Spice in compositional approach and tonal variety is certainly at play on Mississippi Nights. The opening song “Rising Sun” starts off with these pounding drums that get the heart beating, but then smoothy transitions to 60’s jangle rock, making way for horns to chime in until it all crescendoes into a brilliant execution of melody. The second song “Summertime Is Coming” is darn near Do-Wop. “Maybellene” is a slow, aching blues song. “Midnight Bell” hits a sludgy Southern rock groove like few others. This leads into “Easy For You/ Easy For Me,” which is so breezy, it could be the theme song for an 80’s sitcom, but is still a great selection.

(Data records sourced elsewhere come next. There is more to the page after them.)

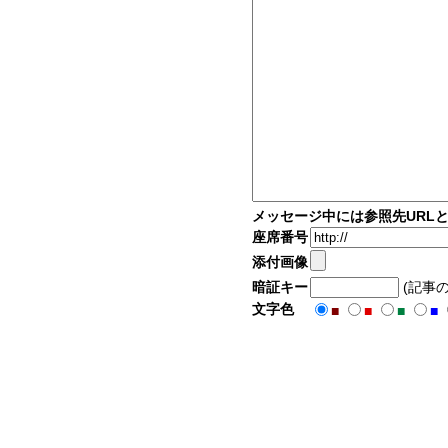
メッセージ中には参照先URL
座席番号
添付画像
暗証キー
(記事
文字色
■
■
■
■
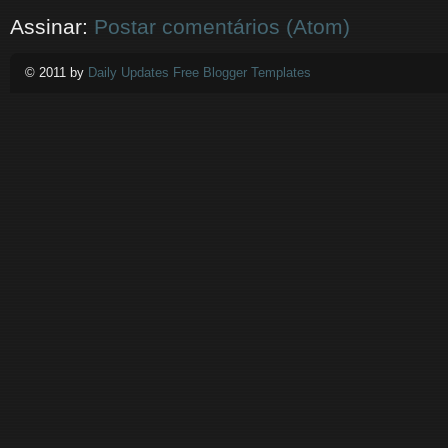
Assinar:
Postar comentários (Atom)
© 2011 by
Daily Updates Free Blogger Templates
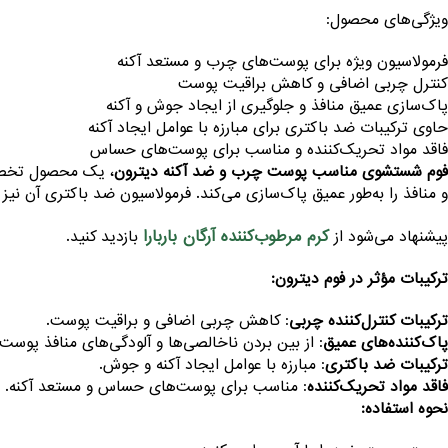
ویژگی‌های محصول:
فرمولاسیون ویژه برای پوست‌های چرب و مستعد آکنه
کنترل چربی اضافی و کاهش براقیت پوست
پاک‌سازی عمیق منافذ و جلوگیری از ایجاد جوش و آکنه
حاوی ترکیبات ضد باکتری برای مبارزه با عوامل ایجاد آکنه
فاقد مواد تحریک‌کننده و مناسب برای پوست‌های حساس
فوم شستشوی مناسب پوست چرب و ضد آکنه دیترون
، یک محصول تخصصی
و منافذ را به‌طور عمیق پاک‌سازی می‌کند. فرمولاسیون ضد باکتری آن نیز ب
کرم مرطوب‌کننده آرگان باربارا
پیشنهاد می‌شود از
بازدید کنید.
ترکیبات مؤثر در فوم دیترون:
ترکیبات کنترل‌کننده چربی
: کاهش چربی اضافی و براقیت پوست.
پاک‌کننده‌های عمیق
: از بین بردن ناخالصی‌ها و آلودگی‌های منافذ پوست.
ترکیبات ضد باکتری
: مبارزه با عوامل ایجاد آکنه و جوش.
فاقد مواد تحریک‌کننده
: مناسب برای پوست‌های حساس و مستعد آکنه.
نحوه استفاده:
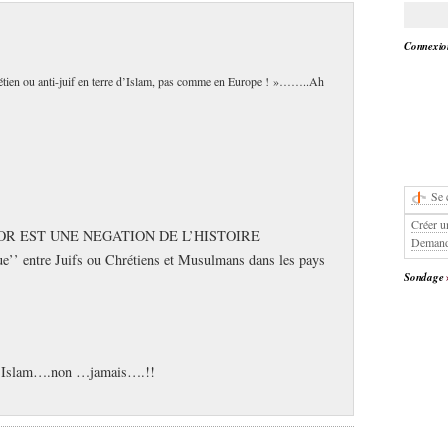
Connexion
chrétien ou anti-juif en terre d’Islam, pas comme en Europe ! »……..Ah
Se 
Créer u
OR EST UNE NEGATION DE L’HISTOIRE
Demand
ue’’ entre Juifs ou Chrétiens et Musulmans dans les pays
Sondage
e d’Islam….non …jamais….!!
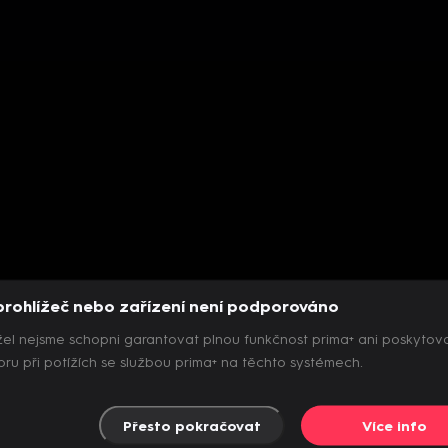
prohlížeč nebo zařízení není podporováno
el nejsme schopni garantovat plnou funkčnost prima+ ani poskytov
ru při potížích se službou prima+ na těchto systémech.
Přesto pokračovat
Více info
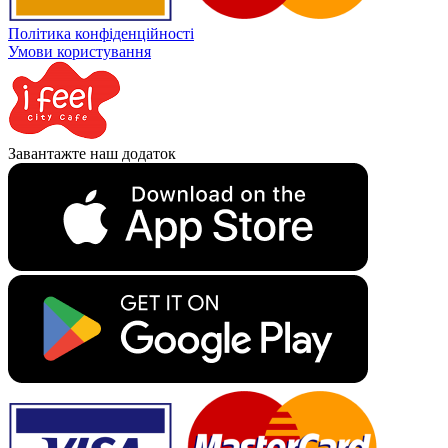
Політика конфіденційності
Умови користування
Завантажте наш додаток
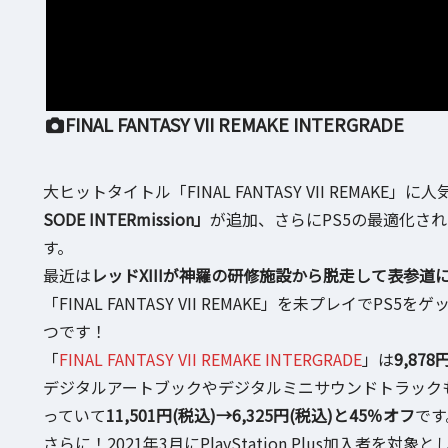
FINAL FANTASY VII REMAKE INTERGRADE
大ヒットタイトル「FINAL FANTASY VII REMAKE」
SODE INTERmission」
が追加、さらにPS5の最適化され
す。
最近は
レッドXIIIが神羅の研修施設から脱走して表参道
「FINAL FANTASY VII REMAKE」を未プレイ
つです！
「
FINAL FANTASY VII REMAKE INTERGRADE
」は
9,87
デジタルアートブックやデジタルミニサウンドトラック
っていて
11,501円(税込)→6,325円(税込)と45％オフ
です
さらに！2021年3月にPlayStation Plus加入者を対象と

Mississippi Nights is just a really great exploration into melody and rhythm building, utilizing a broad palette of roots influences, fearless of how they may play with each other or be received by the public. The tones are rich, especially on the vocals which are sometimes incredibly wet in order to utilize space, and in other moments are confined like the tone of a muffled bullhorn to give them a more vintage flavor. Kevin Buckly is no exceptional singer in the sense of having some unique delivery or incredible range, but his singing is endearing in its straightforward honesty. And maybe most importantly, Mississippi Nights proves everything’s better with fiddle. The record often sets the root riff with guitar, but then leans on the four string to drive it home, or handle the solo.
Along for the ride with Kevin Buckley is drummer Jill Aboussie and bassist Greg Lamb, along with guitarist Marc Schneider at live shows. Mississippi Nights is Grace Basement’s 4th album overall, with their previous album being 2013’s Wheel Within a Wheel, which was way more folk and country—what many who know Kevin Buckley may expect. But don’t let this different approach catch you off guard, or harden your heart . That’s what side projects are for—to experiment and screw off, because you never know when you might catch lightning in a bottle, just like Grace Basement has done here.
Mississippi Nights is a fun record, really easy to get into, hard to let go of, and giving of musical enjoyment regardless of your roots music preferences.